I remember my disbelief and sadness in 2005 as brain-injured Terry Schiavo was starved and dehydrated to death by her estranged husband - under a court order permitting him to do so.
And today? That same horrific murder by starvation and dehydration is now an everyday story, “brain dead” or not.
Terry Schiavo’s brother now campaigns for the right of brain-injured people to food and water, and has an organization to assist families facing brain-injury crisis. See https://terrischiavo.org/terri-schiavo-life-hope-network/ and https://www.lifeandhope.com/.
What should family members do if faced with the unthinkable diagnosis of “brain death,” G-d forbid?
Prayer to the One and only Creator of the world is the most effective avenue of all.
Insist that your religious beliefs do not allow for discontinuation of life support.
Keep fighting them off to give your loved one time to recover.
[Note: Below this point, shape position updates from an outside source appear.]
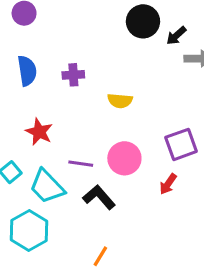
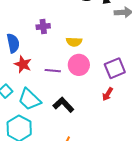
blue semicircle: (27, 71) -> (13, 43), moved
pink circle: (124, 158) -> (79, 65), moved
purple line: (81, 164) -> (53, 71), moved

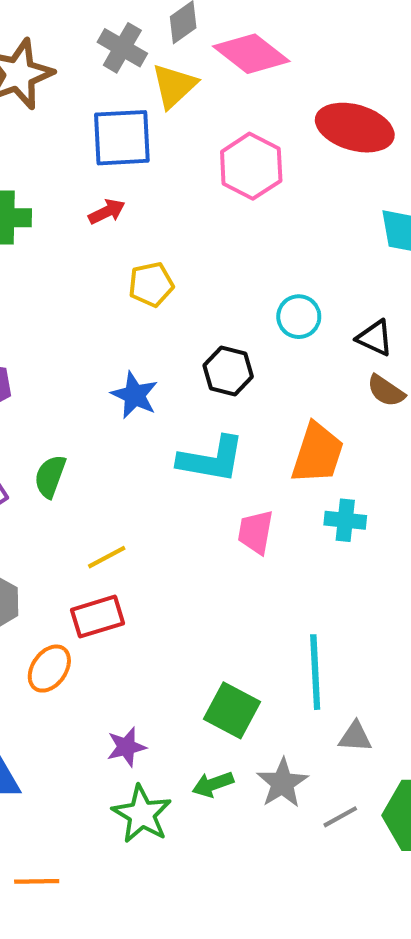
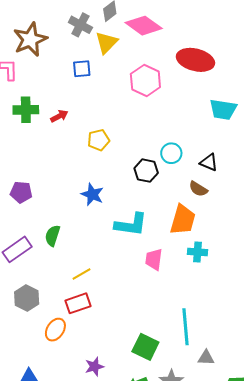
blue square: (122, 138) -> (82, 69), size x0.6
red arrow: (107, 212) -> (59, 116), moved
black hexagon: (228, 371) -> (146, 171), moved
brown semicircle: (386, 391) -> (198, 189), moved

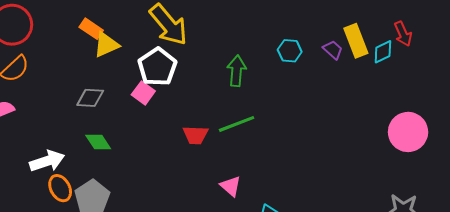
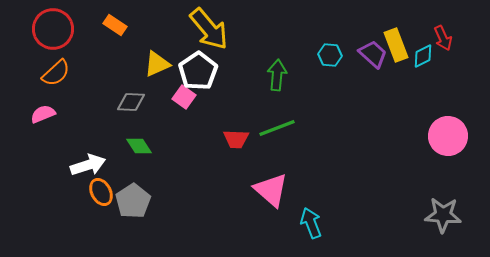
orange rectangle: (91, 29) -> (115, 25), moved
yellow triangle: (106, 45) -> (157, 64), moved
purple trapezoid: (333, 50) -> (373, 54), size x1.4
pink triangle: (231, 186) -> (271, 190), size x1.6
Do not leave the patient alone, and watch the patient vigilantly, as medical personnel may take matters into their own hands.
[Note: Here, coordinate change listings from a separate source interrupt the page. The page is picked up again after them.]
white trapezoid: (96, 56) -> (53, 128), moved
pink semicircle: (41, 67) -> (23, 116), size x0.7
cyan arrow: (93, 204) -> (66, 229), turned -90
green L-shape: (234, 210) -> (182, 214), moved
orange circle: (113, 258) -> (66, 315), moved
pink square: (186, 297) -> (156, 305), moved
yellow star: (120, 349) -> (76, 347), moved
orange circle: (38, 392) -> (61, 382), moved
Treatments which have helped “brain dead” patients recover include:
•hyperbaric oxygen therapy
•ozone therapy
•craniosacral visceral manipulations
•lymphatic drainage therapy
•transcranial low-level laser therapy (LLLT) or photobiomodulation (PBM) therapy
•high doses of Omega 3 fatty acids, found in fish oil.
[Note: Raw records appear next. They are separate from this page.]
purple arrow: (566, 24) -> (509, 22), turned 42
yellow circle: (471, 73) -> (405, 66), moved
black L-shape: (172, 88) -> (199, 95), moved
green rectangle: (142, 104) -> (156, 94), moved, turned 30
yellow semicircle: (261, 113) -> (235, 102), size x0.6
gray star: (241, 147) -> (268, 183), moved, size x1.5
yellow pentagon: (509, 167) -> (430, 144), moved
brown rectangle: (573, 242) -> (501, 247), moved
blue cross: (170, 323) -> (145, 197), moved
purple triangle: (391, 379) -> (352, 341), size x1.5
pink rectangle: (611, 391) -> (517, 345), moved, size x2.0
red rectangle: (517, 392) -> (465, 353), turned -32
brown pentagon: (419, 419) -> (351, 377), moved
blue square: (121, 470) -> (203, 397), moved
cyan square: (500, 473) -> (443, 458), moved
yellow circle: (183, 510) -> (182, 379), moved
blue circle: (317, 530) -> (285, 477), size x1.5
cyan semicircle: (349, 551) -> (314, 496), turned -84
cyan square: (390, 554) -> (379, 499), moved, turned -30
From Unbekoming’s interview of Lourdes Lavoy, whose “brain dead” daughter is well today:
When our daughter was hospitalized with a severe brain injury (brain dead), we were informed that the hospital would keep her alive until we could arrive and say our goodbyes. The hospital was unaware that I am Option C. I conducted my own research and discovered that high doses of omega-3 fatty acids found in fish oil could potentially reverse severe brain damage. When we arrived at the hospital, it was not to say goodbye to our daughter, but to instruct the medical staff on how we were going to save her. Chris was respectful and considerate in his approach, but when I noticed that we were not deviating from the hospital's predetermined course of action, I intervened and was less than polite. This is a critical aspect of Option C that people must understand. Option C acknowledges the reality that the hospital does not have complete control over the measures taken to restore a patient's health. My daughter got a high dose of fish oil, as I demanded, and she is alive and well today. The hospital and its doctors cannot compel a patient to receive a particular treatment or dictate how they should proceed with their recovery.